Mothers, too, have changed. Best described by Judith Warner in her book Perfect Madness: Motherhood in the Age of Anxiety, post-millennium moms are intense, omnipresent, and highly involved. From finding the perfect nursery school to engineering marathon play dates, nothing escapes their attention and no detail is too small. Taught independence by their own feminist mothers, at home with their children by choice, these educated women aren't likely to defer to a doctor when a child stays sick. The more mothers learn, the more they access the Internet, and the more intense and independent they become, the more they will spar with doctors—and the more they'll be at risk of being labeled a Munchausen mom.
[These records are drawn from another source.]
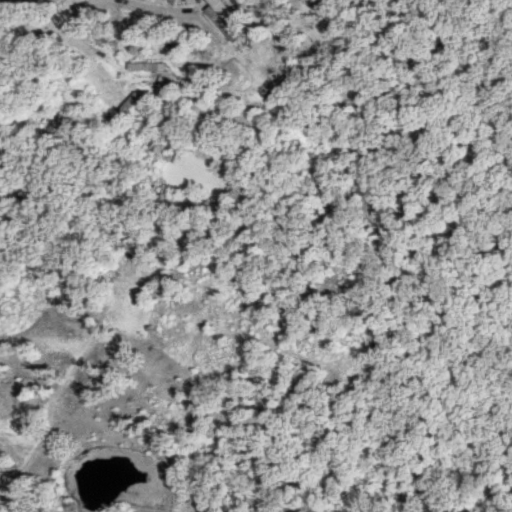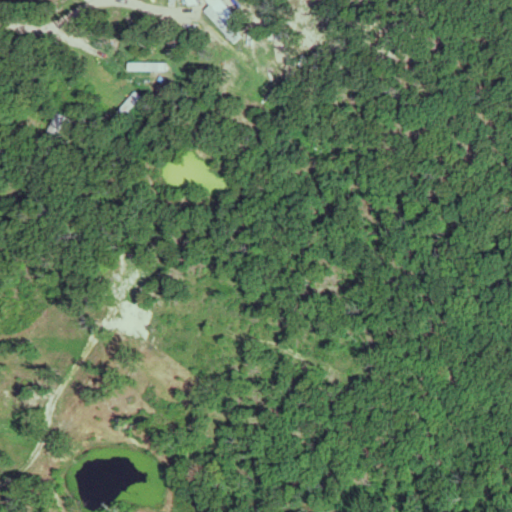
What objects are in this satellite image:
building: (300, 47)
road: (94, 54)
building: (145, 67)
building: (125, 105)
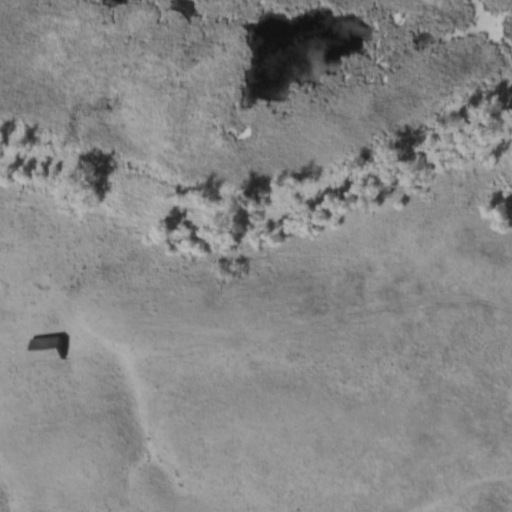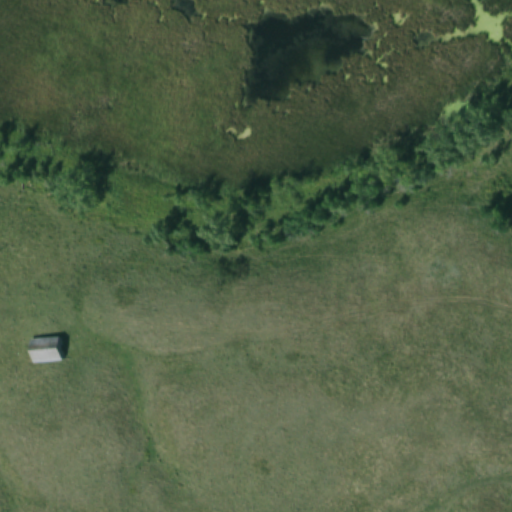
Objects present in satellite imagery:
building: (46, 351)
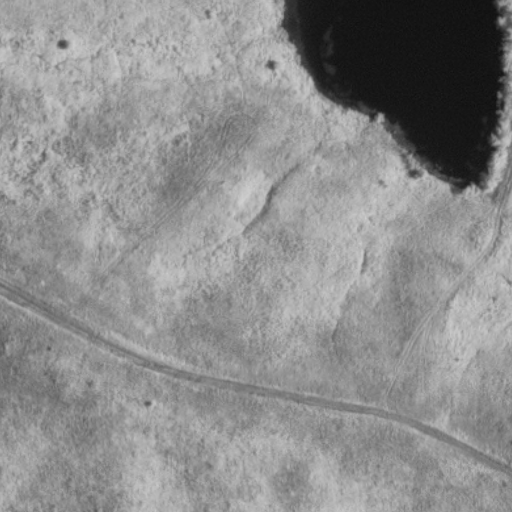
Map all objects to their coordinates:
road: (251, 390)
"If it were the man demanding help, wanting to know more and wanting to be involved, no one would think anything of it except, 'What a dad!'" says Mannie Taimuty-Loomis, now executive director of the Jonah & the Whale Foundation. "But when a mother displays the same characteristics she's deemed difficult to work with, overly interested, and very controlling."
"Diseases that can't be fixed can create enormous amounts of anxiety," adds Tracy Davenport, a University of Delaware expert on the social impact of illness. "Doctors want these patients out of their office, while the patients are filled with loneliness and despair—not because they want the doctor to love them, but because they want the disease to go away."
Pennsylvania psychiatrist Virginia Sherr has a special interest in Lyme disease, whose neurocognitive symptoms can seem bizarre and vague. She says she's seen false allegations time and again when a mother tries to get help for a child who's truly sick. "Modern medicine tends to trivialize women's seemingly offbeat concerns, and hurried physicians who seek easy panaceas drastically devalue mothers' opinions," she states. "Worldwide, there have been thousands of very sick children forcibly removed from mothers because these women have insisted, quite knowingly, that their children are ill."
"We are seeing a conflict between doctors and patients that didn't exist before," says Davenport. "Mothers are increasingly demanding consumers. They are texting friends by BlackBerry and getting information in minutes that trumps what their doctors advise. Rather than idolize their doctors, they are apt to antagonize them, leading to more misunderstanding and more charges of MBP in years ahead."
Mannie Taimuty-Loomis, meanwhile, thinks the next wave of allegations could come from the rising tide of autism diagnoses. "I see all the red flags," she states. "There is no definitive diagnostic tool, it is a spectrum disorder that has a wide confusing range, and parents are being hit like ping-pong balls with differing opinions, treatments, and diagnostic titles. This is a toxic mixture for accusations of MBP."